*** Block opens ***
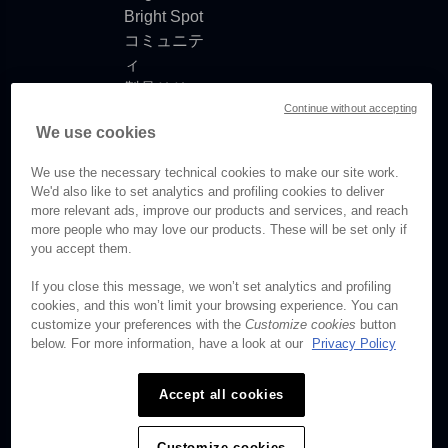
Bright Spot
コミュニテ
ィ
製品リリー
Continue without accepting
スノート
We use cookies
ドキュメン
トの更新情
We use the necessary technical cookies to make our site work.
報
We'd also like to set analytics and profiling cookies to deliver
more relevant ads, improve our products and services, and reach
more people who may love our products. These will be set only if
you accept them.
© Brightcove Inc. All rights
If you close this message, we won’t set analytics and profiling
reserved.
cookies, and this won’t limit your browsing experience. You can
customize your preferences with the
Customize cookies
button
プライバシー
below. For more information, have a look at our
Privacy Policy
利用規約
Accept all cookies
Customize cookies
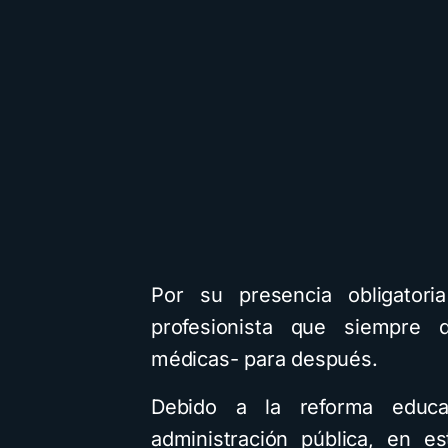
Por su presencia obligator
profesionista que siempre d
médicas- para después.
Debido a la reforma educa
administración pública, en e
*** Block closes ***
Problem to work on>
In the answer, give only the lines from the top of the data above through the line with "Inc. All rights", reproduced exactly; no picture may appear.

Exercise result>
Bright Spot
コミュニテ
ィ
製品リリー
Continue without accepting
スノート
We use cookies
ドキュメン
トの更新情
We use the necessary technical cookies to make our site work.
報
We'd also like to set analytics and profiling cookies to deliver
more relevant ads, improve our products and services, and reach
more people who may love our products. These will be set only if
you accept them.
© Brightcove Inc. All rights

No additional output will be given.